* Text segment
******************************
Applications for SFUSD placements were due Friday. Historically the due date - indeed, the whole enrollment process - has no impact on my school life. I might get a couple of questions from parents whose children I had as to how to ensure their rising Kindergartner is assigned to my class (this happens at the school site; as far as I can tell, EPC otherwise fills our classrooms by completely filling the room that comes first numerically, then the second, and so on. By this method my class fills last. We make some changes to balance out the rooms, handle requests/certain needs/family relationships, and in the event of KIT Camp, to as much as possible place KITCampers with their KITCamp teacher. (Man, I hope we get KITCamp. Our enrollment was way up this year, which would've made for a better KITCamp enrollment...does that count?)
Presuming I am not laid off and class sizes are not raised to 31:1 (at which point I cannot say with certainty I can teach Kindergarten by myself with no paraeducator or team teacher and have the children be happy and successful, so I'd have to seriously think about What I Am Doing With My Life and Whether It Is Time to Quit to Write Amazing Award Winning Literature*), I will teach Kindergarten again next year (hopefully with a Resident again; I want another one and my current Resident seems to be happy enough to be stuck with me). I have one sibling coming up.
******************************
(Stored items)
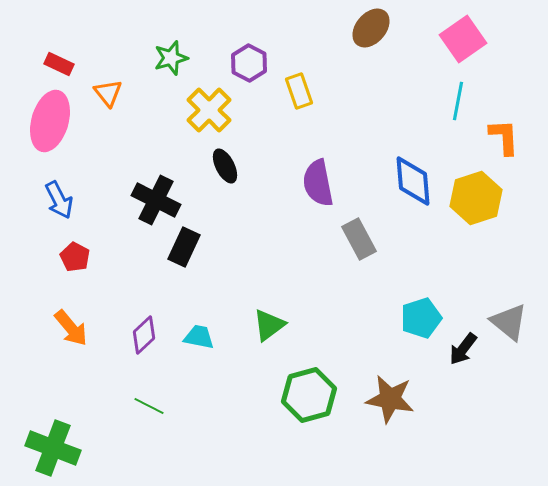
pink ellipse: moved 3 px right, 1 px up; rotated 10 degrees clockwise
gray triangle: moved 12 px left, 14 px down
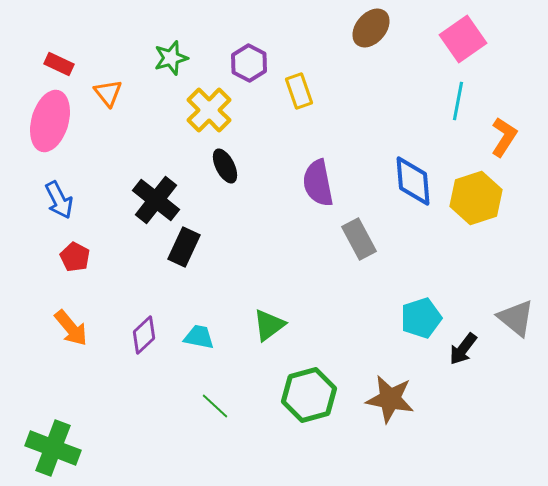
orange L-shape: rotated 36 degrees clockwise
black cross: rotated 12 degrees clockwise
gray triangle: moved 7 px right, 4 px up
green line: moved 66 px right; rotated 16 degrees clockwise
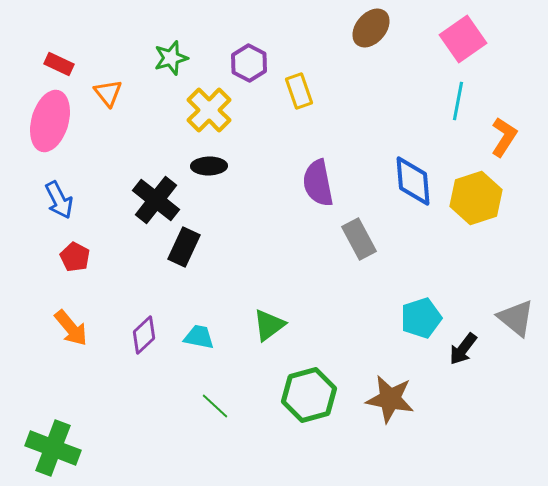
black ellipse: moved 16 px left; rotated 64 degrees counterclockwise
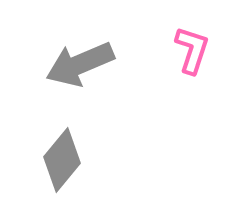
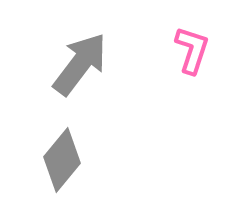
gray arrow: rotated 150 degrees clockwise
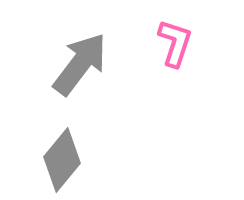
pink L-shape: moved 17 px left, 7 px up
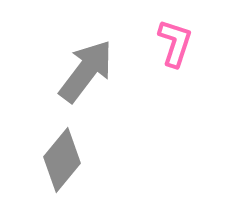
gray arrow: moved 6 px right, 7 px down
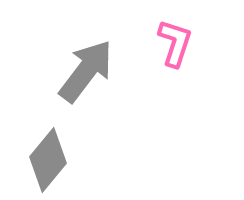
gray diamond: moved 14 px left
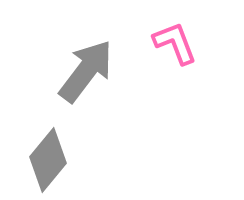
pink L-shape: rotated 39 degrees counterclockwise
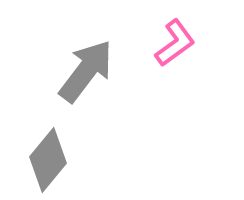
pink L-shape: rotated 75 degrees clockwise
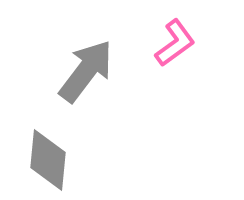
gray diamond: rotated 34 degrees counterclockwise
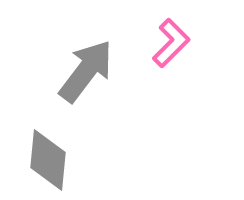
pink L-shape: moved 4 px left; rotated 9 degrees counterclockwise
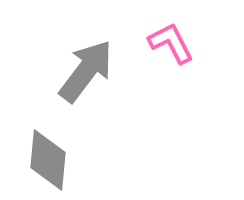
pink L-shape: rotated 72 degrees counterclockwise
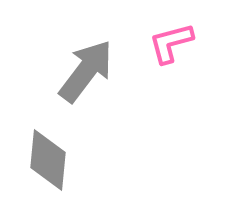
pink L-shape: rotated 78 degrees counterclockwise
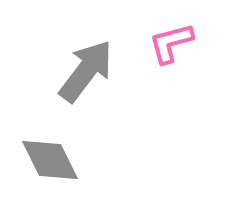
gray diamond: moved 2 px right; rotated 32 degrees counterclockwise
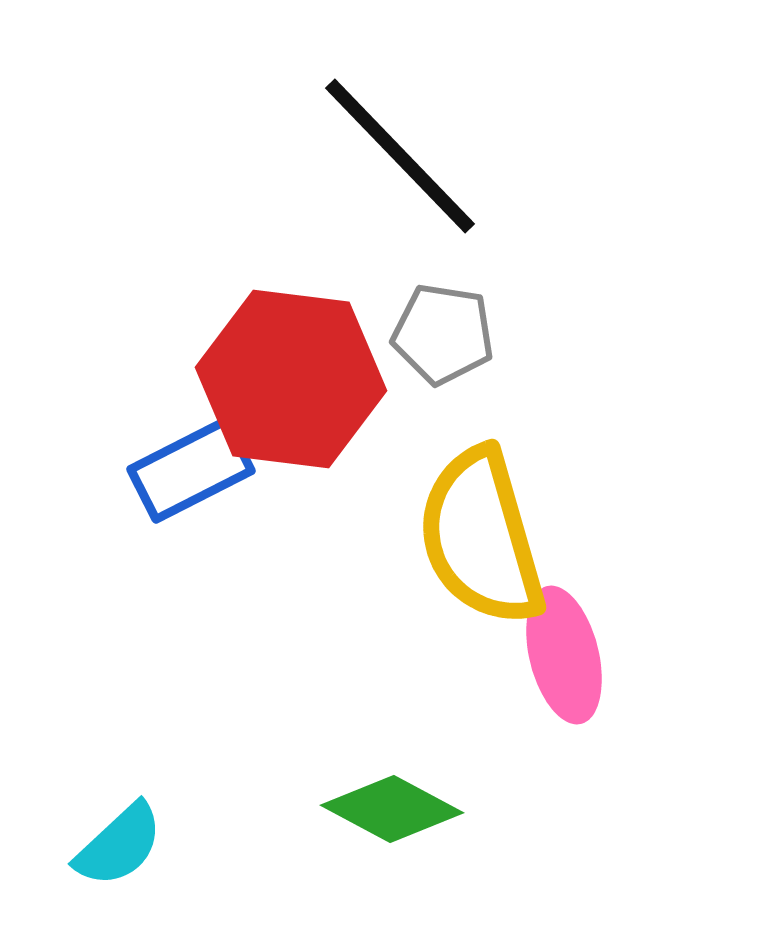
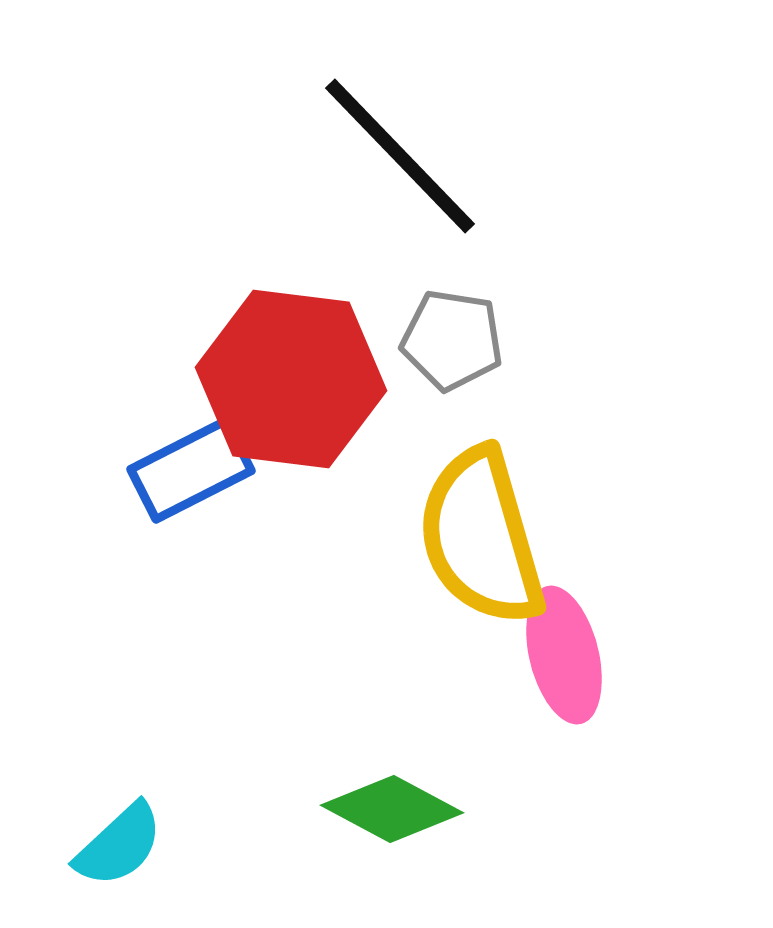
gray pentagon: moved 9 px right, 6 px down
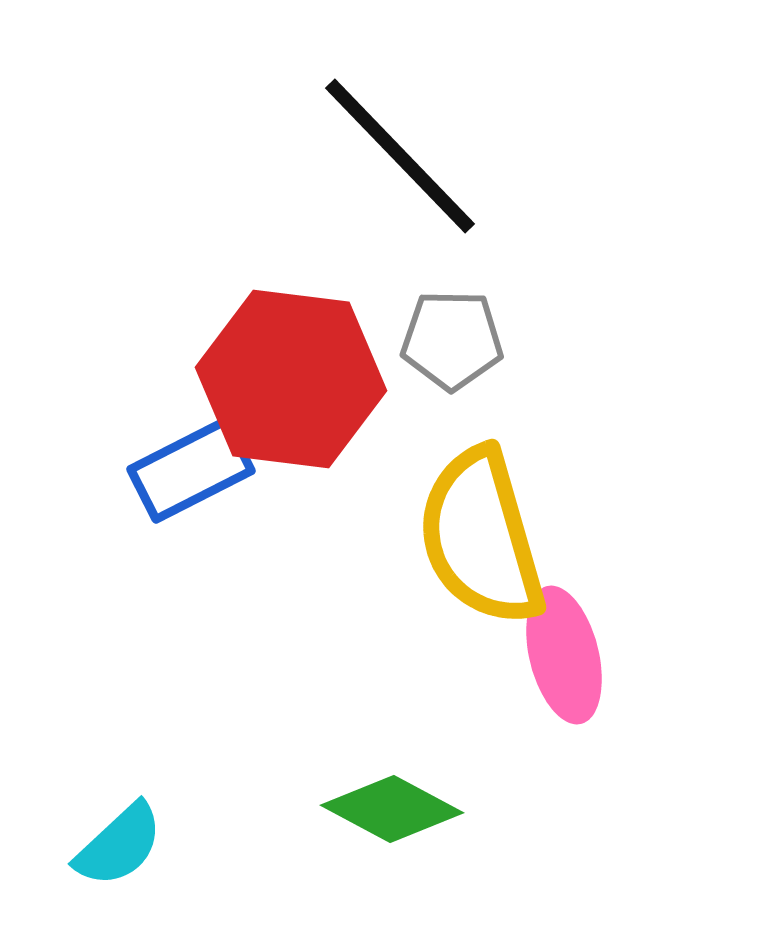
gray pentagon: rotated 8 degrees counterclockwise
******************************
* Directives
- A) In the post about SFUSD enrollment, what class-size ratio would make the writer seriously reconsider teaching Kindergarten alone?
- B) Write the next part of the SFUSD enrollment post, picking up after its final sentence.

* Expected responses
- A) 31:1

- B)
Other than that, I don't know what our classes will look like or what our enrollment will be. In my old district, Kinder numbers at my school fluctuated wildly - one year we had four Kindergartens, the next we had six and had to send several children to other schools since we didn't have space for a seventh. In my time in SFUSD, we have always had the same number of Kindergartens in the end but it has often been a hectic thing with possible combination classes or even actual ones through the 10 day count. This year we were full; my class is tiny now but I had 22 for a couple of months and then 21 until December which still bums me out and leaves me secretly convinced that families moved not to take new jobs or move closer to relatives but because of me. This, by the way, is a common teacher delusion many educators have expressed to me in the past- which is the only thing keeping me from depressive brooding and magical thinking.
However, we had a lot of tours this year. Well, comparatively a lot. We are a neighborhood school and a small one at that. Our school is conveniently placed for outdoor education but also on a hill behind another hill. And our neighborhood is a high-poverty one. So we are not exactly on the all-District list of top ten Kindergarten choices. So generally we don't have many tours and those we do have occur after placement offers are made.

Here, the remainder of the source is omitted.